MARKET WATCH: Oil prices drop sharply as economy falters

June 22, 2012
Oil prices had the trajectory of a thrown rock June 21 with front-month contracts falling below $79/bbl for West Texas Intermediate and under $90/bbl for North Sea Brent.

Oil prices had the trajectory of a thrown rock June 21 with front-month contracts falling below $79/bbl for West Texas Intermediate and under $90/bbl for North Sea Brent.

“Yesterday was one crummy day for the markets, with energy really taking it on the chin,” said analysts in the Houston office of Raymond James & Associates Inc. The Standard & Poor's 500 Index dropped 2.2%, but that “paled in comparison to WTI’s 4% plunge, taking oil prices to their lowest level since October,” they said. “While natural gas gained 2.6% [in the New York futures market] after a bullish storage report, it wasn't nearly enough to save energy stocks, with the [Oil Service Index] and the [SIG Oil Exploration & Production Index] both dropping more than 5%.”

James Zhang at Standard New York Securities Inc., the Standard Bank Group, said, “The oil market suffered another heavy blow on downbeat US economic data and rumors of bank downgrades by Moody ’s [Investors Service Inc.], which were later confirmed. Crude underperformed oil products again as the sell-off has been led by the apparent long liquidation in crude. The term structures across both the Brent and the WTI curves also fell really hard, which has pushed the first 12 months of the Brent curve and the whole WTI curve into contango. Both structures have recovered somewhat this morning. In the options market, implied volatility spiked again as the flat price fell sharply.”

Olivier Jakob at Petromatrix in Zug, Switzerland, said, “The S&P 500 suffered a strong set-back, and Europe looks worse and worse by the day. The only solutions now being proposed are to break the rules: The European Central Bank is looking at relaxing its rules on collateral that can be used for its loans, the European Union continues to push for a ban on rating agencies, etc.”

Zhang reported, “The US published a set of disappointing economic data, including weekly job numbers and the Philadelphia Federal Reserve survey, which weighed on market sentiment. However, it’s the rumor of imminent rating downgrades on a number of major global banks by Moody’s that has sent risky assets tumbling, with the Dow Jones Industrial Average dropping by more than 250 points. The US dollar strengthened by around 1%, which has caused dollar-denominated commodities to tumble.”

US gas inventory

The US Energy Information Administration reported the injection of 62 bcf of natural gas into US underground storage in the week ended June 15, below Wall Street’s consensus expectation for an input of 64 bcf. That raised working gas in storage above 3 tcf—680 bcf higher than last year at this time and 641 bcf above the 5-year average (OGJ Online, June 21, 2012).

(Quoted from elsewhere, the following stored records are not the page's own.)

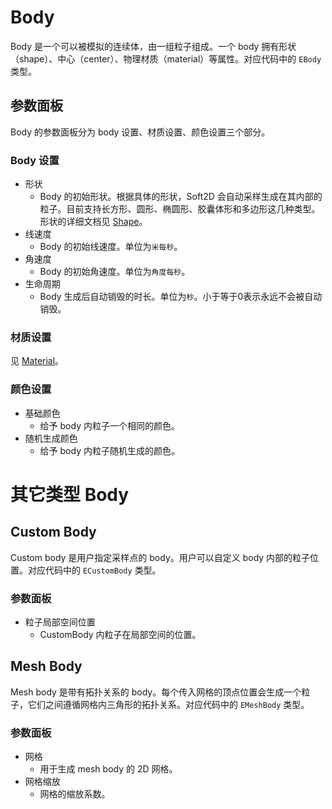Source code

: # Body
Body 是一个可以被模拟的连续体，由一组粒子组成。一个 body 拥有形状（shape）、中心（center）、物理材质（material）等属性。对应代码中的 `EBody` 类型。

## 参数面板
Body 的参数面板分为 body 设置、材质设置、颜色设置三个部分。

### Body 设置
- 形状
  - Body 的初始形状。根据具体的形状，Soft2D 会自动采样生成在其内部的粒子。目前支持长方形、圆形、椭圆形、胶囊体形和多边形这几种类型。形状的详细文档见 [Shape](./Shape.md)。
- 线速度
  - Body 的初始线速度。单位为`米每秒`。
- 角速度
  - Body 的初始角速度。单位为`角度每秒`。
- 生命周期
  - Body 生成后自动销毁的时长。单位为`秒`。小于等于0表示永远不会被自动销毁。

### 材质设置
见 [Material](./Material.md)。

### 颜色设置
- 基础颜色
  - 给予 body 内粒子一个相同的颜色。
- 随机生成颜色
  - 给予 body 内粒子随机生成的颜色。

# 其它类型 Body

## Custom Body
Custom body 是用户指定采样点的 body。用户可以自定义 body 内部的粒子位置。对应代码中的 `ECustomBody` 类型。

### 参数面板

- 粒子局部空间位置
  - CustomBody 内粒子在局部空间的位置。

## Mesh Body
Mesh body 是带有拓扑关系的 body。每个传入网格的顶点位置会生成一个粒子，它们之间遵循网格内三角形的拓扑关系。对应代码中的 `EMeshBody` 类型。

### 参数面板
- 网格
  - 用于生成 mesh body 的 2D 网格。
- 网格缩放
  - 网格的缩放系数。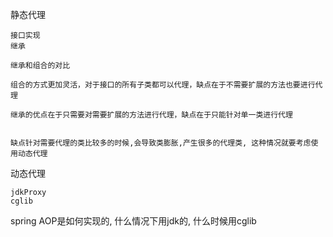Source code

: 


静态代理

    接口实现
    继承
   
    继承和组合的对比
    
    组合的方式更加灵活，对于接口的所有子类都可以代理，缺点在于不需要扩展的方法也要进行代理
    
    继承的优点在于只需要对需要扩展的方法进行代理，缺点在于只能针对单一类进行代理
    
    
    缺点针对需要代理的类比较多的时候,会导致类膨胀,产生很多的代理类, 这种情况就要考虑使用动态代理

动态代理
    
    jdkProxy
    cglib
    
spring AOP是如何实现的, 什么情况下用jdk的, 什么时候用cglib

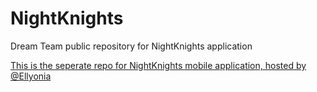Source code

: NightKnights
==========================

Dream Team public repository for NightKnights application


[This is the seperate repo for NightKnights mobile application, hosted by @Ellyonia](https://github.com/Ellyonia/Night-Knights_Mobile)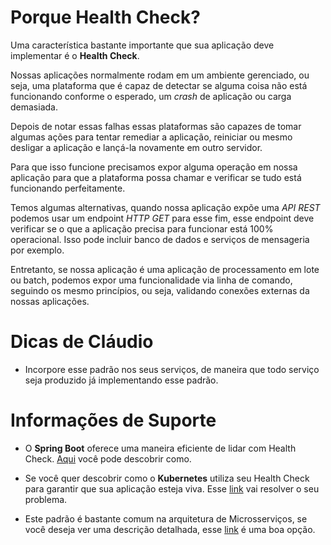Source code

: # Porque Health Check?

Uma característica bastante importante que sua aplicação deve implementar é o **Health Check**.
 
Nossas aplicações normalmente rodam em um ambiente gerenciado, ou seja, uma plataforma que é capaz de detectar se alguma 
coisa não está funcionando conforme o esperado, um _crash_ de aplicação ou carga demasiada.

Depois de notar essas falhas essas plataformas são capazes de tomar algumas ações para tentar remediar a aplicação, 
reiniciar ou mesmo desligar a aplicação e lançá-la novamente em outro servidor.

Para que isso funcione precisamos expor alguma operação em nossa aplicação para que a plataforma possa chamar e verificar 
se tudo está funcionando perfeitamente.

Temos algumas alternativas, quando nossa aplicação expõe uma _API REST_ podemos usar um
endpoint _HTTP GET_ para esse fim, esse endpoint deve verificar se o que a aplicação
precisa para funcionar está 100% operacional. Isso pode incluir banco de dados e serviços de
mensageria por exemplo.

Entretanto, se nossa aplicação é uma aplicação de processamento em lote ou batch, podemos expor uma
funcionalidade via linha de comando, seguindo os mesmo princípios, ou seja, validando
conexões externas da nossas aplicações.

# Dicas de Cláudio

- Incorpore esse padrão nos seus serviços, de maneira que todo serviço seja produzido já implementando esse padrão.

# Informações de Suporte

- O **Spring Boot** oferece uma maneira eficiente de lidar com Health Check. [Aqui](https://docs.spring.io/spring-boot/docs/current/reference/html/production-ready-features.html) você pode descobrir como.

- Se você quer descobrir como o **Kubernetes** utiliza seu Health Check para garantir que sua aplicação
esteja viva. Esse [link](https://kubernetes.io/docs/tasks/configure-pod-container/configure-liveness-readiness-startup-probes/) vai resolver o seu problema.

- Este padrão é bastante comum na arquitetura de Microsserviços, se você deseja ver uma descrição
detalhada, esse [link](https://microservices.io/patterns/observability/health-check-api.html) é uma boa opção.


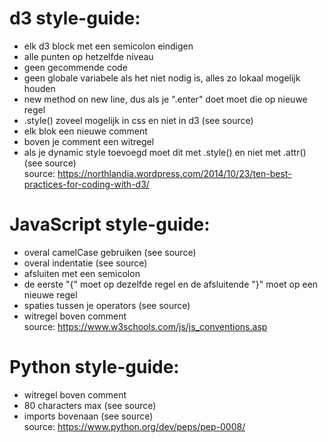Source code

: # d3 style-guide:
* elk d3 block met een semicolon eindigen
* alle punten op hetzelfde niveau
* geen gecommende code
* geen globale variabele als het niet nodig is, alles zo lokaal mogelijk houden
* new method on new line, dus als je ".enter" doet moet die op nieuwe regel
* .style() zoveel mogelijk in css en niet in d3 (see source)
* elk blok een nieuwe comment
* boven je comment een witregel
* als je dynamic style toevoegd moet dit met .style() en niet met .attr() (see source)  
source: https://northlandia.wordpress.com/2014/10/23/ten-best-practices-for-coding-with-d3/

# JavaScript style-guide:
* overal camelCase gebruiken (see source)
* overal indentatie (see source)
* afsluiten met een semicolon
* de eerste "{" moet op dezelfde regel en de afsluitende "}" moet op een nieuwe
regel
* spaties tussen je operators (see source)
* witregel boven comment  
source: https://www.w3schools.com/js/js_conventions.asp

# Python style-guide:
* witregel boven comment
* 80 characters max (see source)
* imports bovenaan (see source)  
source: https://www.python.org/dev/peps/pep-0008/
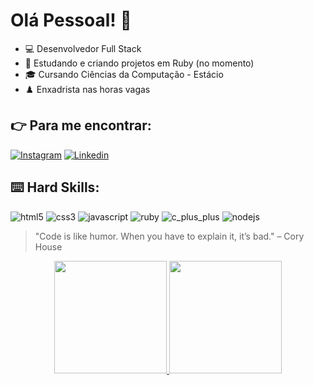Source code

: # Olá Pessoal! :vulcan_salute:

- :computer: Desenvolvedor Full Stack
- :open_book: Estudando e criando projetos em Ruby (no momento)
- :mortar_board: Cursando Ciências da Computação - Estácio
- :chess_pawn: Enxadrista nas horas vagas

## :point_right: Para me encontrar:

[![Instagram](https://img.shields.io/badge/Instagram-E4405F?style=for-the-badge&logo=instagram&logoColor=white)](https://www.instagram.com/vagmendino/)
[![Linkedin](https://img.shields.io/badge/LinkedIn-0077B5?style=for-the-badge&logo=linkedin&logoColor=white)](https://www.linkedin.com/in/vagner-matheus/)

## :keyboard: Hard Skills:

![html5](https://img.shields.io/badge/HTML5-E34F26?style=for-the-badge&logo=html5&logoColor=white)
![css3](https://img.shields.io/badge/CSS3-1572B6?style=for-the-badge&logo=css3&logoColor=white)
![javascript](https://img.shields.io/badge/JavaScript-323330?style=for-the-badge&logo=javascript&logoColor=F7DF1E)
![ruby](https://img.shields.io/badge/Ruby-CC342D?style=for-the-badge&logo=ruby&logoColor=white)
![c_plus_plus](https://img.shields.io/badge/C%2B%2B-00599C?style=for-the-badge&logo=c%2B%2B&logoColor=white)
![nodejs](https://img.shields.io/badge/Node%20js-339933?style=for-the-badge&logo=nodedotjs&logoColor=white)

> "Code is like humor. When you have to explain it, it’s bad." – Cory House

<div align="center">
  <a href="https://github.com/DanielSant0s">
  <img height="180em" src="https://github-readme-stats.vercel.app/api?username=vagnercruz&show_icons=true&theme=radical"/>
  <img height="180em" src="https://github-readme-stats.vercel.app/api/top-langs/?username=vagnercruz&layout=compact&theme=radical"/>
</div>
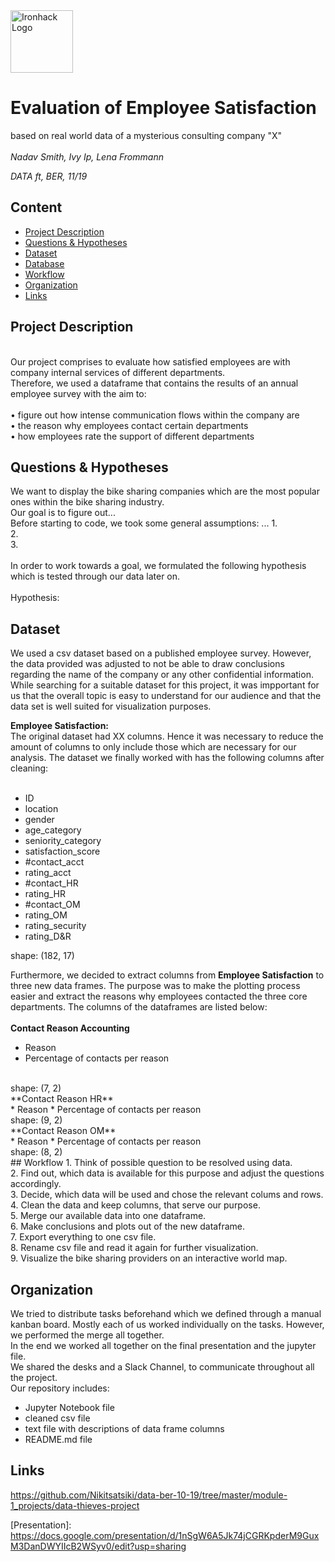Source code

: <img src="https://bit.ly/2VnXWr2" alt="Ironhack Logo" width="100"/>

# Evaluation of Employee Satisfaction
based on real world data of a mysterious consulting company "X"<br/>
<br/>
*Nadav Smith, Ivy Ip, Lena Frommann*

*DATA ft, BER, 11/19*

## Content
- [Project Description](#project-description)
- [Questions & Hypotheses](#questions-hypotheses)
- [Dataset](#dataset)
- [Database](#database)
- [Workflow](#workflow)
- [Organization](#organization)
- [Links](#links)

## Project Description
<br/>
Our project comprises to evaluate how satisfied employees are with company internal services of different departments.<br/>
Therefore, we used a dataframe that contains  the results of an annual employee survey with the aim to:<br/>
<br/>
• figure out how intense communication flows within the company are<br/>
• the reason why employees contact certain departments<br/>
• how employees rate the support of different departments<br/>

## Questions & Hypotheses
We want to display the bike sharing companies which are the most popular ones within the bike sharing industry.<br/>
Our goal is to figure out...<br/>
Before starting to code, we took some general assumptions: ...
1.<br/>
2.<br/>
3.<br/>
<br/>
In order to work towards a goal, we formulated the following hypothesis which is tested through our data later on.<br/>
<br/>
Hypothesis:<br/>


## Dataset
We used a csv dataset based on a published employee survey. However, the data provided was adjusted to not be able to draw conclusions regarding the name of the company or any other confidential information.<br/>
While searching for a suitable dataset for this project, it was impportant for us that the overall topic is easy to understand for our audience and that the data set is well suited for visualization purposes.<br/>

**Employee Satisfaction:** <br/>
The original dataset had XX columns. Hence it was necessary to reduce the amount of columns to only include those which are necessary for our analysis. The dataset we finally worked with has the following columns after cleaning:<br/>
<br/>
* ID
* location
* gender
* age_category
* seniority_category
* satisfaction_score
* #contact_acct
* rating_acct
* #contact_HR
* rating_HR
* #contact_OM
* rating_OM
* rating_security
* rating_D&R

shape: (182, 17)

Furthermore, we decided to extract columns from **Employee Satisfaction** to three new data frames. The purpose was to make the plotting process easier and extract the reasons why employees contacted the three core departments. The columns of the dataframes are listed below:<br/>
<br/>
**Contact Reason Accounting** <br/>
* Reason
* Percentage of contacts per reason
<br/>
shape: (7, 2)
<br/>
**Contact Reason HR** <br/>
* Reason
* Percentage of contacts per reason
<br/>
shape: (9, 2)
<br/>
**Contact Reason OM** <br/>
* Reason
* Percentage of contacts per reason
<br/>
shape: (8, 2)
<br/>
## Workflow
1. Think of possible question to be resolved using data. <br/>
2. Find out, which data is available for this purpose and adjust the questions accordingly.<br/>
3. Decide, which data will be used and chose the relevant colums and rows.<br/>
4. Clean the data and keep columns, that serve our purpose.<br/>
5. Merge our available data into one dataframe.<br/>
6. Make conclusions and plots out of the new dataframe.<br/>
7. Export everything to one csv file.<br/>
8. Rename csv file and read it again for further visualization. <br/>
9. Visualize the bike sharing providers on an interactive world map.

## Organization
We tried to distribute tasks beforehand which we defined through a manual kanban board. Mostly each of us worked individually on the tasks. However, we performed the merge all together.<br/>
In the end we worked all together on the final presentation and the jupyter file. <br/>
We shared the desks and a Slack Channel, to communicate throughout all the project. <br/>
Our repository includes:
* Jupyter Notebook file
* cleaned csv file
* text file with descriptions of data frame columns
* README.md file

## Links

[GitHub Repository]: <br/>
https://github.com/Nikitsatsiki/data-ber-10-19/tree/master/module-1_projects/data-thieves-project

[Presentation]:   
https://docs.google.com/presentation/d/1nSgW6A5Jk74jCGRKpderM9GuxM3DanDWYIIcB2WSyv0/edit?usp=sharing <br/>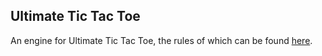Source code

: ## Ultimate Tic Tac Toe

An engine for Ultimate Tic Tac Toe, the rules of which can be found [here](https://mathwithbaddrawings.com/2013/06/16/ultimate-tic-tac-toe/).
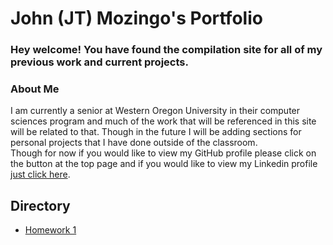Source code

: 
# John (JT) Mozingo's Portfolio
### Hey welcome! You have found the compilation site for all of my previous work and current projects.


### About Me
   I am currently a senior at Western Oregon University in their computer sciences program and much of the work that will be referenced in this site will be related to that. Though in the future I will be adding sections for personal projects that I have done outside of the classroom.  
   Though for now if you would like to view my GitHub profile please click on the button at the top page and if you would like to view my Linkedin profile [just click here](http://www.linkedin.com/in/JohnTMozingo).


## Directory
   * [Homework 1](https://github.com/sonicScape211/sonicScape211.github.io/tree/NewHomework/460hw/hw1/index.md)

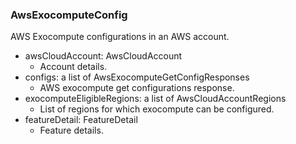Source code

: ### AwsExocomputeConfig
AWS Exocompute configurations in an AWS account.

- awsCloudAccount: AwsCloudAccount
  - Account details.
- configs: a list of AwsExocomputeGetConfigResponses
  - AWS exocompute get configurations response.
- exocomputeEligibleRegions: a list of AwsCloudAccountRegions
  - List of regions for which exocompute can be configured.
- featureDetail: FeatureDetail
  - Feature details.
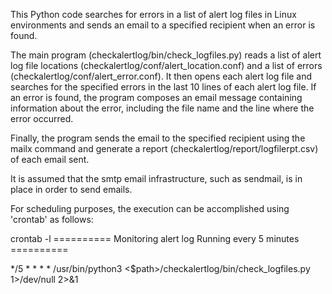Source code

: This Python code searches for errors in a list of alert log files in Linux environments and sends an email to a specified recipient when an error is found.

The main program (checkalertlog/bin/check_logfiles.py) reads a list of alert log file locations (checkalertlog/conf/alert_location.conf) and a list of errors (checkalertlog/conf/alert_error.conf). It then opens each alert log file and searches for the specified errors in the last 10 lines of each alert log file. If an error is found, the program composes an email message containing information about the error, including the file name and the line where the error occurred.

Finally, the program sends the email to the specified recipient using the mailx command and generate a report (checkalertlog/report/logfilerpt.csv) of each email sent.

It is assumed that the smtp email infrastructure, such as sendmail, is in place in order to send emails.

For scheduling purposes, the execution can be accomplished using 'crontab' as follows:

crontab -l
========== Monitoring alert log Running every 5 minutes ==========

*/5 * * * * /usr/bin/python3 <$path>/checkalertlog/bin/check_logfiles.py 1>/dev/null 2>&1

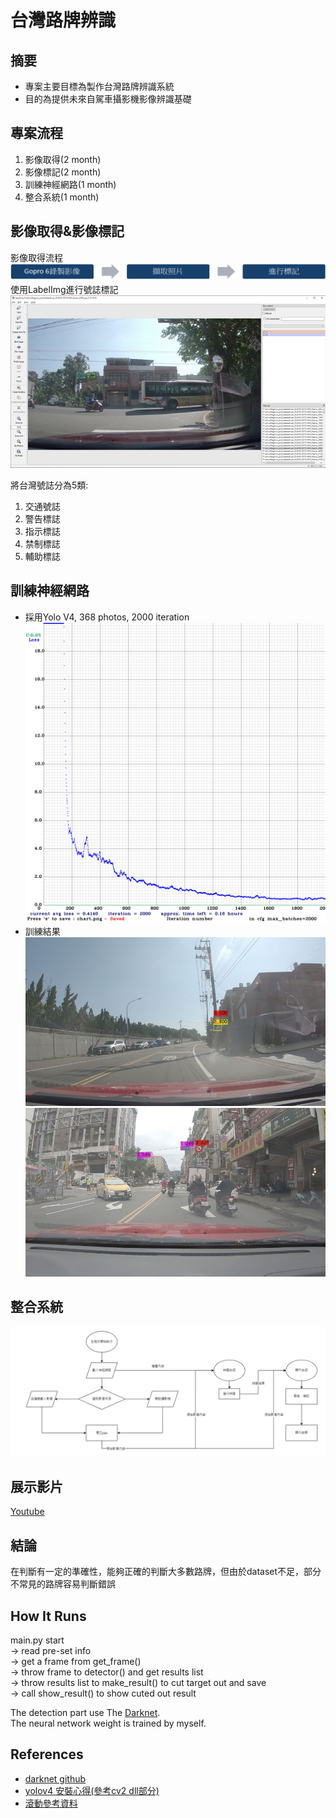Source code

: # 台灣路牌辨識

## 摘要

* 專案主要目標為製作台灣路牌辨識系統
* 目的為提供未來自駕車攝影機影像辨識基礎

## 專案流程

1. 影像取得(2 month)  
2. 影像標記(2 month)  
3. 訓練神經網路(1 month)  
4. 整合系統(1 month)  

## 影像取得&影像標記
影像取得流程  
![影像取得流程](img/影像取得流程.png)
使用LabelImg進行號誌標記  
![LabelImg](img/labelimg.png)

將台灣號誌分為5類:

1. 交通號誌
2. 警告標誌
3. 指示標誌
4. 禁制標誌
5. 輔助標誌

## 訓練神經網路

* 採用Yolo V4, 368 photos, 2000 iteration
![loss](img/weight_v0.png)
* 訓練結果  
![](img/圖片1.jpg)
![](img/圖片2.jpg)

## 整合系統

![系統流程圖](img/系統流程.png)  

## 展示影片

[Youtube](https://youtu.be/47yHmeFDAB0)  

## 結論

在判斷有一定的準確性，能夠正確的判斷大多數路牌，但由於dataset不足，部分不常見的路牌容易判斷錯誤  

## How It Runs

main.py start  
-> read pre-set info  
-> get a frame from get_frame()  
-> throw frame to detector() and get results list  
-> throw results list to make_result() to cut target out and save  
-> call show_result() to show cuted out result

The detection part use The [Darknet](https://github.com/pjreddie/darknet).  
The neural network weight is trained by myself.  

## References

* [darknet github](https://github.com/pjreddie/darknet)
* [yolov4 安裝心得(參考cv2 dll部分)](https://ithelp.ithome.com.tw/articles/10231508)
* [滾動參考資料](https://www.youtube.com/watch?v=dQw4w9WgXcQ)
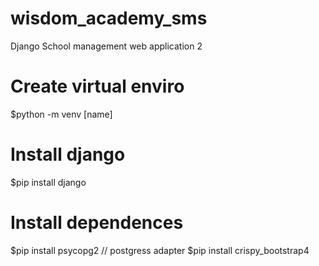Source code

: # wisdom_academy_sms
Django School management  web application 2

# Create virtual enviro
  $python -m venv [name]
  
# Install django
  $pip install django

# Install dependences
  $pip install psycopg2 // postgress adapter
  $pip install crispy_bootstrap4

  

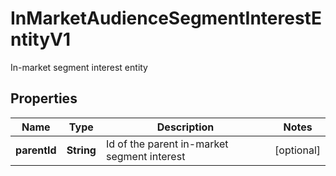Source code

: 

# InMarketAudienceSegmentInterestEntityV1

In-market segment interest entity

## Properties

Name | Type | Description | Notes
------------ | ------------- | ------------- | -------------
**parentId** | **String** | Id of the parent in-market segment interest |  [optional]



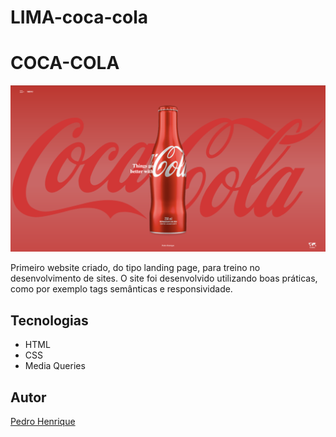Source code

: # LIMA-coca-cola
# COCA-COLA
![](./img/coca-cola-preview.png)

Primeiro website criado, do tipo landing page, para treino no desenvolvimento de sites.
O site foi desenvolvido utilizando boas práticas, como por exemplo tags semânticas e responsividade.

## Tecnologias
* HTML
* CSS
* Media Queries

## Autor
[Pedro Henrique](<https://www.linkedin.com/in/pedro-henrique-oliveira-da-silva-3589772b0/>)

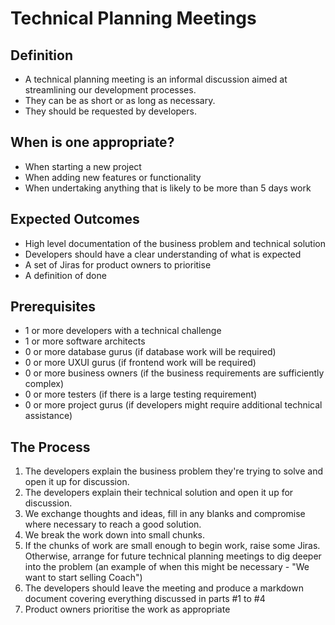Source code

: 
# Technical Planning Meetings

## Definition

* A technical planning meeting is an informal discussion aimed at streamlining our development processes.
* They can be as short or as long as necessary.
* They should be requested by developers.

## When is one appropriate?

* When starting a new project
* When adding new features or functionality
* When undertaking anything that is likely to be more than 5 days work

## Expected Outcomes

* High level documentation of the business problem and technical solution
* Developers should have a clear understanding of what is expected
* A set of Jiras for product owners to prioritise
* A definition of done

## Prerequisites

* 1 or more developers with a technical challenge
* 1 or more software architects
* 0 or more database gurus (if database work will be required)
* 0 or more UXUI gurus (if frontend work will be required)
* 0 or more business owners (if the business requirements are sufficiently complex)
* 0 or more testers (if there is a large testing requirement)
* 0 or more project gurus (if developers might require additional technical assistance)

## The Process

1. The developers explain the business problem they're trying to solve and open it up for discussion.
2. The developers explain their technical solution and open it up for discussion.
3. We exchange thoughts and ideas, fill in any blanks and compromise where necessary to reach a good solution.
4. We break the work down into small chunks.
5. If the chunks of work are small enough to begin work, raise some Jiras. Otherwise, arrange for future technical planning meetings to dig deeper into the problem (an example of when this might be necessary - "We want to start selling Coach")
6. The developers should leave the meeting and produce a markdown document covering everything discussed in parts #1 to #4
7. Product owners prioritise the work as appropriate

Raymond James analysts said, “Coal-to-gas switching continues to trend higher running 3-5 bcfd tighter for most of the year and switching an average of 5.7 bcfd through the first 3 months of the year. The real question is whether or not these levels of switching are sustainable. We would suggest the answer is no, primarily due to our belief that coal has become the more marginal supplier. As we enter into more normal summer weather, coal will be used to meet incremental demand. However, we would expect April and May switching levels to remain elevated due to shoulder season and continued mild weather.”

Meanwhile, the continued decrease in demand for hydroelectic power, “given this year's low snow pack, should help take additional supply out of the gas market,” they said. With current gas prices around “$2.60/Mcf and [our] belief that coal-to-gas switching slows in the $2.50/Mcf range and could actually reverse in the $3/Mcf range, we suspect switching will slow significantly in the near future,” said Raymond James analysts. “All in all, we expect coal-to-gas switching to average an impressive 4.3-4.5 bcfd for 2012, well north of last year's 1.8 bcfd.”

Energy prices

The new front-month August contract for benchmark US light, sweet crudes dropped $3.25 to $78.20/bbl June 21 on the New York Mercantile Exchange. The September contract fell $3.28 to $78.56/bbl. On the US spot market, WTI at Cushing, Okla., was down $3.60 to $78.20/bbl.

Heating oil for July delivery retreated 6.21¢ to $2.53/gal on NYMEX. Reformulated stock for oxygenate blending for the same month declined 4.01¢ to $2.55/gal.

The July natural gas contract climbed 6.5¢ to $2.58/MMbtu on NYMEX. On the US spot market, however, gas at Henry Hub, La., lost 6.7¢ to $2.53/MMbtu.

In London, the August IPE contract for North Sea Brent was down $3.46 to $89.23/bbl. Gas oil for July fell $19.25 to $822/tonne.

The average price for the Organization of Petroleum Exporting Countries’ basket of 12 benchmark crudes dropped $3.60 to $89.48/bbl.